Exilmuseum Berlin: a place of unforgettable stories, a place of reflection, a place of empathy. A place that fosters understanding of the word exile and in doing so takes a stand against totalitarianism and inhumanity.

The Exilmuseum is being created at Anhalter Bahnhof

Between 1933 and 1945, countless people persecuted by the Nazis departed from Berlin's central Anhalter Bahnhof train station to seek refuge in exile, which hopefully would save them. It always meant setting out into the unknown, sometimes accompanied by a lifetime of alienation, fear and homesickness. Symbolically, the portal ruin stands for motifs such as departure, transit and the rupture in life paths.

“… making the meaning of the word ‘exile’ more tangible.”

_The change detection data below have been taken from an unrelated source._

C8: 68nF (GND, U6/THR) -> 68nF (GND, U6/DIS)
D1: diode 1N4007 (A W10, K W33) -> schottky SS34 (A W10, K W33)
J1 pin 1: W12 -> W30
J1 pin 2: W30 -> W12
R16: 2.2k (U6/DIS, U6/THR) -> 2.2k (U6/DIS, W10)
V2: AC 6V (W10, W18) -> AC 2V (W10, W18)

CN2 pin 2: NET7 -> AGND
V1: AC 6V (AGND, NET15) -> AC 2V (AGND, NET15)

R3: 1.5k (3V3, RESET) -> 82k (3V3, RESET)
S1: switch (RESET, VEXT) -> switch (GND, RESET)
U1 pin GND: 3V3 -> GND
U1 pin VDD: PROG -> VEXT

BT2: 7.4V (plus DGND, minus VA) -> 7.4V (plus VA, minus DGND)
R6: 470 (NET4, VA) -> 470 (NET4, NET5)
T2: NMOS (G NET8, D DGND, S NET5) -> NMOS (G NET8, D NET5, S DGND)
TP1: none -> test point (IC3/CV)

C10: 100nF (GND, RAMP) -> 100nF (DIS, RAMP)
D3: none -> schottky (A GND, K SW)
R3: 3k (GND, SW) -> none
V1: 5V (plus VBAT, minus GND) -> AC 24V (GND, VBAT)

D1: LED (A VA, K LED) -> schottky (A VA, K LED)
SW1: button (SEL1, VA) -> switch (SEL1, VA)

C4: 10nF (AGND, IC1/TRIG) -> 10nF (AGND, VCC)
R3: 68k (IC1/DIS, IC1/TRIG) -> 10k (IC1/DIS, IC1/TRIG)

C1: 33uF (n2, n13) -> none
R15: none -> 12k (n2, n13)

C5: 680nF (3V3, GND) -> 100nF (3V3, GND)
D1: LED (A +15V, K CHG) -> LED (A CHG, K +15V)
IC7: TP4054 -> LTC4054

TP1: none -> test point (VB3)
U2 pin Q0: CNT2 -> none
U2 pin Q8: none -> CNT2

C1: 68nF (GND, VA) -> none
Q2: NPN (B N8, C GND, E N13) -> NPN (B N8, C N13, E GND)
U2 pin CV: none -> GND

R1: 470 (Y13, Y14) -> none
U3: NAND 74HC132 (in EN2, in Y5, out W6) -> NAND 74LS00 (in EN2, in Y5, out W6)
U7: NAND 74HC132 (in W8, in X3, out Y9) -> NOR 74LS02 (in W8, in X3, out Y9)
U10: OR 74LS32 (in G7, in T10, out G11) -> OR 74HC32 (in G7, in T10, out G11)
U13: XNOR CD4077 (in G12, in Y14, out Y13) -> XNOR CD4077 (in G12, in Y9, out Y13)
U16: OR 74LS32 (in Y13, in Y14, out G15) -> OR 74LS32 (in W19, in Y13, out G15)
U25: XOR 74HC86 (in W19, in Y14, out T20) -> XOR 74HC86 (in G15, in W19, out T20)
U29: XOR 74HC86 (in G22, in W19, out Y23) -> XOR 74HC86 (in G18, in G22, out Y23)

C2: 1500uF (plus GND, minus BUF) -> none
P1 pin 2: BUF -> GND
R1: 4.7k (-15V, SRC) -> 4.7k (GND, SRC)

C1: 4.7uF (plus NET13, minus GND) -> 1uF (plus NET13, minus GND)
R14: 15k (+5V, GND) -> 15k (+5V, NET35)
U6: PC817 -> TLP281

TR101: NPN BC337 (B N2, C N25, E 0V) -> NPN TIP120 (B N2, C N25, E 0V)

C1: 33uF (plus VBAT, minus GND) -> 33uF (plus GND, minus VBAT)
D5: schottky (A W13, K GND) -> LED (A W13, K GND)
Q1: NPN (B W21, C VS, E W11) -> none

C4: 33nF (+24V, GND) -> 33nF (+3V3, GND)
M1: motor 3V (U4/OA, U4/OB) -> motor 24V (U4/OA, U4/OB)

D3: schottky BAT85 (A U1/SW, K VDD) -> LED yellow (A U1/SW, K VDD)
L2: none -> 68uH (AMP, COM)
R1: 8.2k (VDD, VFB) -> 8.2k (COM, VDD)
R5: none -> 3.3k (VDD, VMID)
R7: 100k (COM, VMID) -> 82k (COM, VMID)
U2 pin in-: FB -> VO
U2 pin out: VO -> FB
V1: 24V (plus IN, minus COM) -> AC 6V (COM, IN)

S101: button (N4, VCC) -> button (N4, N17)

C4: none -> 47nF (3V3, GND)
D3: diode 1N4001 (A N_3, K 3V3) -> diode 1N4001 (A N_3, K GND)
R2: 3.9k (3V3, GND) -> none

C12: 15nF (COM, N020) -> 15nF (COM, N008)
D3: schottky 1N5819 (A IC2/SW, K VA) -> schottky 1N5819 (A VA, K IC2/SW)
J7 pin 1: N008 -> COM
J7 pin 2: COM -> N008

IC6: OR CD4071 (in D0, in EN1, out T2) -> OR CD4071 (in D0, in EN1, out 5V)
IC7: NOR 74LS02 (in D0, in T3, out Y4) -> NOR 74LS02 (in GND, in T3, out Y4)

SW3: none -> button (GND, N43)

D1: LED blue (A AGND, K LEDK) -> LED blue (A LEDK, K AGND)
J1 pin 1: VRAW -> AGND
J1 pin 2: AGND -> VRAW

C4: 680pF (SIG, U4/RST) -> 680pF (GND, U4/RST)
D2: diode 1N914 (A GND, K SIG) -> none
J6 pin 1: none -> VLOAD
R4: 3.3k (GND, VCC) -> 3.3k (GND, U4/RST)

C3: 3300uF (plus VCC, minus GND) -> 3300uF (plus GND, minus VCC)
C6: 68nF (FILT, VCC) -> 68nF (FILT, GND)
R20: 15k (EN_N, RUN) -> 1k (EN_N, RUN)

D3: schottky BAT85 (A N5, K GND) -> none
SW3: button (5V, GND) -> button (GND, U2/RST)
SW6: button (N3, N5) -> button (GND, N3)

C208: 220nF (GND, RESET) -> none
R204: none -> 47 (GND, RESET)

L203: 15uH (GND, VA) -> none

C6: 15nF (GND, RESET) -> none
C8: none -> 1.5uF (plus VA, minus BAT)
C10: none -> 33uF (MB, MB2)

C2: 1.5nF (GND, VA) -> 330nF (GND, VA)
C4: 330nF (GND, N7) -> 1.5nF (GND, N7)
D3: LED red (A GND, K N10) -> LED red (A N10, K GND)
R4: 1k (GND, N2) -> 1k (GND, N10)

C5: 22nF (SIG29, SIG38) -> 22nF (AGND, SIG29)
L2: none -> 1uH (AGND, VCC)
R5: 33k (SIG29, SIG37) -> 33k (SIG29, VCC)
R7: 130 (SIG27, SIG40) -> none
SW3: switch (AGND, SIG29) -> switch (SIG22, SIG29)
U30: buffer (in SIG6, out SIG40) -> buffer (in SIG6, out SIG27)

That's how patron Herta Müller described the mission of the Exilmuseum. It focuses on the stories of 500,000 emigrants from the Nazis' realm of power – not as a statistical number, but as an outrageous variety and diversity of human fates. From here, we look towards the present: the museum talks about the universal experience of exile – then and now.

Christoph Stölzl and Cornelia Vossen about the origins of the Exilmuseum

Presenting History by Telling Stories

The Museum will present the experience of exiles with the help of thematic spaces using a variety of media, presenting history by telling individual stories.


Exilmuseum aims to be a showcase and platform for institutions that research, collect or exhibit in the field of exile history. The foundation has already begun to build a broad network to establish worldwide partnerships and collaborations. The museum is planned to open in 2028.